Features that make PHP go forwardFeatures that make PHP go forward

Open source projects often support older PHP versions, and sometimes, really much older. At some point, they take the decision to move on. With the drop of older versions, (relatively) new features can be used to modernize the sources. These features are the ones that make PHP go forward: they are wanted and awaited.

To detect which PHP features are important enough to trigger the abandonning of arcane PHP versions, we went a wide spanning audit and linted 51 modern PHP projects with PHP 8.0 and 7.4. Then, we checked what syntax error does the code yield with old PHP versions. By using these features, the backward incompatibility with now gone.

General compatibility with PHP 7.4 and 8.0

Out of the 51 projects, 18 projects generate no linting error with PHP 7.4; 20 projects generate no linting error with PHP 8.0. This gives 35% of PHP projects are still ensuring backward compabitibility with PHP 7.4; and a little less than 40% are ensuring PHP 8.0 backward compatibility.

The other projects are all displaying some incompatibility with these versions.
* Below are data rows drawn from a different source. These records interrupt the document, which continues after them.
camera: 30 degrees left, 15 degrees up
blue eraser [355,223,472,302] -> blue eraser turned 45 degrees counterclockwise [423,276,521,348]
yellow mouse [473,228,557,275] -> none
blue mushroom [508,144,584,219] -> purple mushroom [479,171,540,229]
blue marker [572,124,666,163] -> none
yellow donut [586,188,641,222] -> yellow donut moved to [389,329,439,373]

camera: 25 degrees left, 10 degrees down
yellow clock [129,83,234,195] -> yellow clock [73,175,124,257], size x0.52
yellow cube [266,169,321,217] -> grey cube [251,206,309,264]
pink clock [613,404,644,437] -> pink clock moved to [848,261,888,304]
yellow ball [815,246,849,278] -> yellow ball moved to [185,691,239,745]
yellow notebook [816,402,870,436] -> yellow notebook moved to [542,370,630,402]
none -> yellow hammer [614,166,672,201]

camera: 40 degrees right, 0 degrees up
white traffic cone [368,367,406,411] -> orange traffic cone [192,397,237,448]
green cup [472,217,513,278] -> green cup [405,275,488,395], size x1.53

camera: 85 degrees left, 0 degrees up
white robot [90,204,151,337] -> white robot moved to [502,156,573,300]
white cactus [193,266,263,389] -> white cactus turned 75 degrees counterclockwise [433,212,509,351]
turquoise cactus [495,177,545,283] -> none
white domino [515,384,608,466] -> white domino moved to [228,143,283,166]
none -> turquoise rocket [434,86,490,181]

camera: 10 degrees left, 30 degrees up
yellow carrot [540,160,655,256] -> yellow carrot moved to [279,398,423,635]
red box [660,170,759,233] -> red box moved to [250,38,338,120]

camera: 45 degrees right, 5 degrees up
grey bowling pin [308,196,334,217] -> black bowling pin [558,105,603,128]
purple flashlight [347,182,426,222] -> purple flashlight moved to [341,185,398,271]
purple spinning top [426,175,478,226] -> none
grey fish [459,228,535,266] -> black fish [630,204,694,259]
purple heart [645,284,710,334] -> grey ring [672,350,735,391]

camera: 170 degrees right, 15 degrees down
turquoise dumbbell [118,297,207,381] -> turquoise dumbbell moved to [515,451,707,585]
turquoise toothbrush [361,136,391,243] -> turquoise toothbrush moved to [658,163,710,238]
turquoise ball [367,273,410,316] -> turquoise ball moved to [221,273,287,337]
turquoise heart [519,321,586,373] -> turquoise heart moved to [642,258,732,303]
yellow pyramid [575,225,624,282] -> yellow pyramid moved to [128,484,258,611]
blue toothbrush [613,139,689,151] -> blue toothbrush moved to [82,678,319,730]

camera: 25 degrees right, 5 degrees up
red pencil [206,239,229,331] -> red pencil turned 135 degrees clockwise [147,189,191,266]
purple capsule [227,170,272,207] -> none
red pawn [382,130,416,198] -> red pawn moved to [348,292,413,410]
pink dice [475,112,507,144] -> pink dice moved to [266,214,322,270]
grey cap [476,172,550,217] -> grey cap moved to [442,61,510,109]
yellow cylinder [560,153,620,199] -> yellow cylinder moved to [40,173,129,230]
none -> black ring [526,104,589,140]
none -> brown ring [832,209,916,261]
It ranges from 1 file to 695 files, or up to 14% of the code base, incompatible with PHP 8.0.

Most frequently adopted features for PHP 8.0

Here are the most frequent features that are making the code backward incompatible. The percentage is the number of projects that are displaying a related error, divided by the number of projects that are backward incompatible. For example, an enumeration enum e {}yield syntax error, unexpected identifier "e" in PHP 8.0, and not in PHP 8.1.

The enumerations (PHP 8.1) are the feature that most often breaks backward incompability in modern code: it happens in 45% of the projets.

Then, readonly properties (PHP 8.1) while readonly classes are not yet visible. Intersectional types (A&B, PHP 8.1) and first class callable (strlen(…), PHP 8.1) are all close, with about 20% of compatibility breaks.

Last, but not least, are constant visibility and final classes. Final classes are not appearing.

Most frequently adopted features for PHP 7.4

When projects reach PHP 8.0, they start using the following features:

Promoted properties is a clear winner for adoption. It is a reason to drop backward compatibility in 2 cases out of 3.

Other omitted errors

There are a lot more incompatibilities between PHP middle versions (PHP 8.1, PHP 8.2, PHP 8.3…) than simply lint. Notably, the linting process stops at the first encountered error, and there may be a lot more errors later. Yet, this audit only counts the first one.

Also, some incompatibilities are only visible at execution time: they are left out of this analysis.

Choosing the features that make PHP go forward

It is interesting to discover which are the PHP features that are awaited, in projects that prevents themselves from using them to preserve PHP backward incompatibilities.

It is a reverse scenario, compared to the delivery of a new PHP version. When the project decides to move one, these new features are widely available, and usually well understood by coders. This prevents using features because they are new or fashionable. Only the real ones are adopted.